=== DOCUMENT TEXT ===

▽

July 20 - Events

Events

  • 70 – First Jewish–Roman War: Siege of Jerusalem – Titus, son of emperor Vespasian, storms the Fortress of Antonia north of the Temple Mount. The Roman army is drawn into street fights with the Zealots.
  • 911 – Rollo lays siege to Chartres.
  • 1304 – Wars of Scottish Independence: Fall of Stirling Castle – King Edward I of England takes the stronghold using the War Wolf.
  • 1402 – Ottoman-Timurid Wars: Battle of Ankara – Timur, ruler of Timurid Empire, defeats forces of the Ottoman Empire sultan Bayezid I.
  • 1738 – Canadian explorer Pierre Gaultier de Varennes et de La Vérendrye reaches the western shore of Lake Michigan.
  • 1799 – Tekle Giyorgis I begins his first of five reigns as Emperor of Ethiopia.
  • 1807 – Nicéphore Niépce is awarded a patent by Napoleon for the Pyréolophore, the world's first internal combustion engine, after it successfully powered a boat upstream on the river Saône in France.
  • 1810 – Citizens of Bogotá, New Granada declare independence from Spain.

△

=== TASK STATEMENT ===
For each statement, answer yes or no on whether it agrees with the July 20 events list, and quote the words of the list that decide it. (a) Rollo laid siege to Chartres in 911. (b) The Pyréolophore powered a boat downstream on the river Saône. (c) In 1799 Tekle Giyorgis I began his only reign as Emperor of Ethiopia.

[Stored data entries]
▽

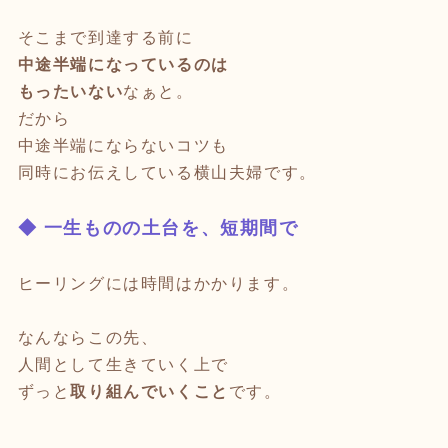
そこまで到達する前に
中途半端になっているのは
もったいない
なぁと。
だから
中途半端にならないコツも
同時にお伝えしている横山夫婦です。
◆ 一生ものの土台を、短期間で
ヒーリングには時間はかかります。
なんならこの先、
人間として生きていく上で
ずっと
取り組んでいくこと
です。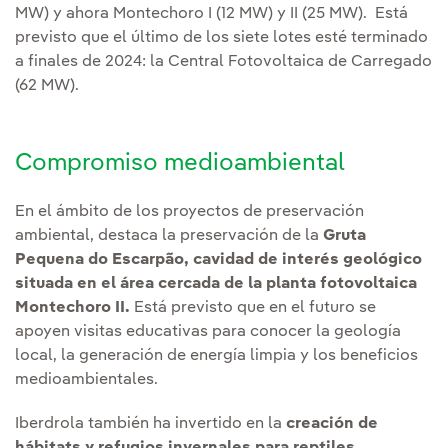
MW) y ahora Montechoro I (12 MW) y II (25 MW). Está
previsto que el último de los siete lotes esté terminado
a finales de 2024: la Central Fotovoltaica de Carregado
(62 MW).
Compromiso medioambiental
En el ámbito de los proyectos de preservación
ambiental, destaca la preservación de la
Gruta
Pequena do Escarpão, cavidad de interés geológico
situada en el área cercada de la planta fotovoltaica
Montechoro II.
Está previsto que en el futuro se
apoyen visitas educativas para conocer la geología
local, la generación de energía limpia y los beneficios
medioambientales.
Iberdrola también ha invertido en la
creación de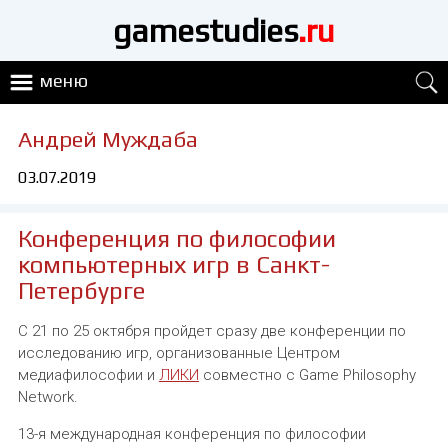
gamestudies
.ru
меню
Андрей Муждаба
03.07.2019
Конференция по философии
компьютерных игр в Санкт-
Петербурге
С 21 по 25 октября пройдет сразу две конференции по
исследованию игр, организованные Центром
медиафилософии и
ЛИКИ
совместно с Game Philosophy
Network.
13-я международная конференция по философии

△
▽

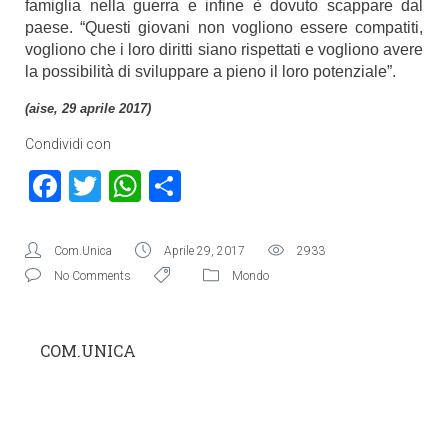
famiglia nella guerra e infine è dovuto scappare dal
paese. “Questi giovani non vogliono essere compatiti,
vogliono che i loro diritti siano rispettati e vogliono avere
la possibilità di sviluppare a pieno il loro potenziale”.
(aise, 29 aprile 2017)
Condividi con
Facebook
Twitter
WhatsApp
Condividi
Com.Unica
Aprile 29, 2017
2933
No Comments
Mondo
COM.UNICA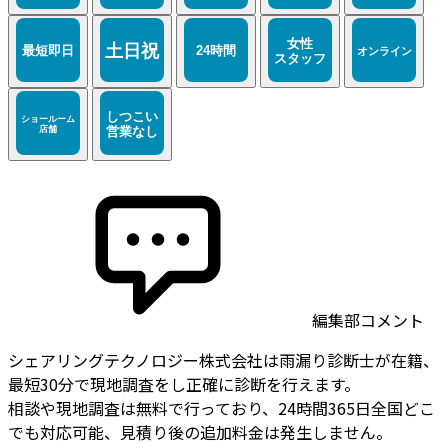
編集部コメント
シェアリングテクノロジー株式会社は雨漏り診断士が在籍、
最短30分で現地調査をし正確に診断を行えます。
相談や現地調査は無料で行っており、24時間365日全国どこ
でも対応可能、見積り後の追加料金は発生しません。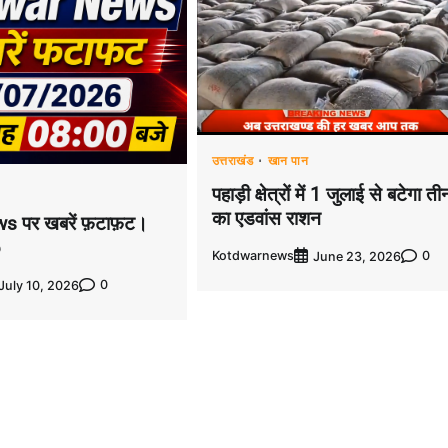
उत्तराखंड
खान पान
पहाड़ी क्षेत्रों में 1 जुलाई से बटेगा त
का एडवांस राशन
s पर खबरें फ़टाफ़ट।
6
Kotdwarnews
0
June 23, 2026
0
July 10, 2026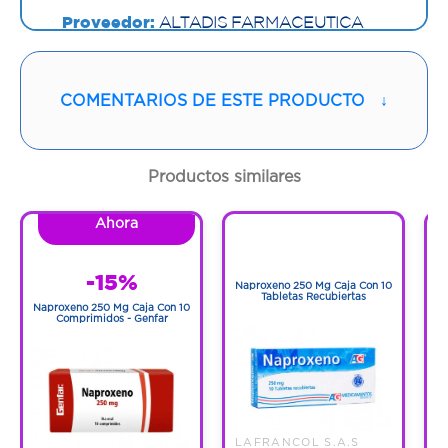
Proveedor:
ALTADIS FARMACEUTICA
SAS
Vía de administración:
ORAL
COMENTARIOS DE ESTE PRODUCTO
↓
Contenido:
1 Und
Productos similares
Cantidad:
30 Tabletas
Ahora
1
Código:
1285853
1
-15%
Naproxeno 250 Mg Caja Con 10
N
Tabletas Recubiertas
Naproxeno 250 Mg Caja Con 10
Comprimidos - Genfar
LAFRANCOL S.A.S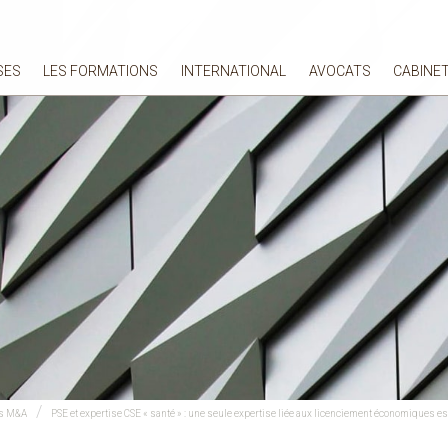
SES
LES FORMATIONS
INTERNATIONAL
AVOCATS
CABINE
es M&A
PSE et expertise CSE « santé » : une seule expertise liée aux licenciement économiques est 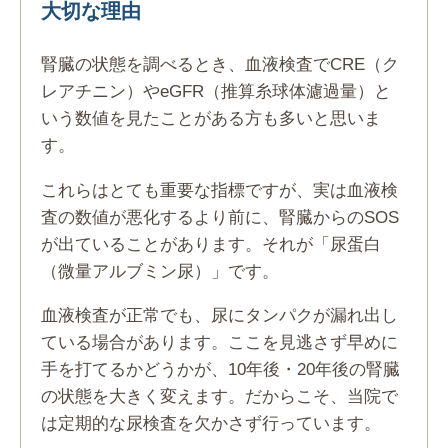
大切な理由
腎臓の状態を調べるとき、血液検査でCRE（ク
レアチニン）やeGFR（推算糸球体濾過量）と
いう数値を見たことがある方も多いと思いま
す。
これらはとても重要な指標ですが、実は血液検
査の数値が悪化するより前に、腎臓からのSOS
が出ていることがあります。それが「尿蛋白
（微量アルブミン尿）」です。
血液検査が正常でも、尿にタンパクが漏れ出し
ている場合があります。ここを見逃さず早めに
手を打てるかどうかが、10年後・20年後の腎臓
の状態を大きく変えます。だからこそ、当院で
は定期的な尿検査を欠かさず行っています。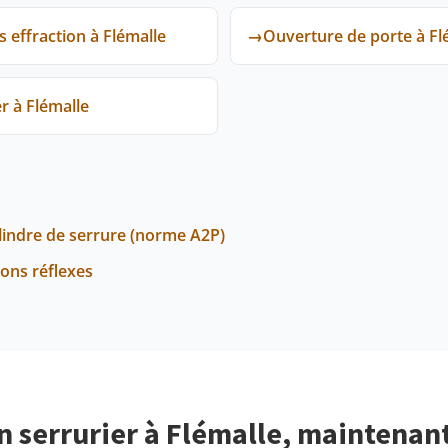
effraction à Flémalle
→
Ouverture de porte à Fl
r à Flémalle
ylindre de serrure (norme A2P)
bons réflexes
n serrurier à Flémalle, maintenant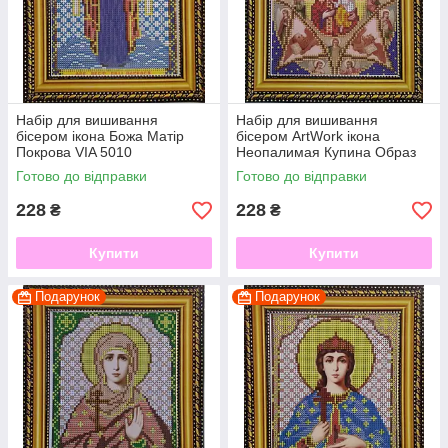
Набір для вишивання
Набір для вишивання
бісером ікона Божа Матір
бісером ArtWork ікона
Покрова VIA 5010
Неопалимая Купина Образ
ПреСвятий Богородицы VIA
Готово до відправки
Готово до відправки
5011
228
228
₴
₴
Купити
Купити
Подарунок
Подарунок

△

=== PROBLEM SOLUTION ===
(a) Yes: "911 – Rollo lays siege to Chartres."
(b) No: "successfully powered a boat upstream on the river Saône in France"
(c) No: "Tekle Giyorgis I begins his first of five reigns as Emperor of Ethiopia"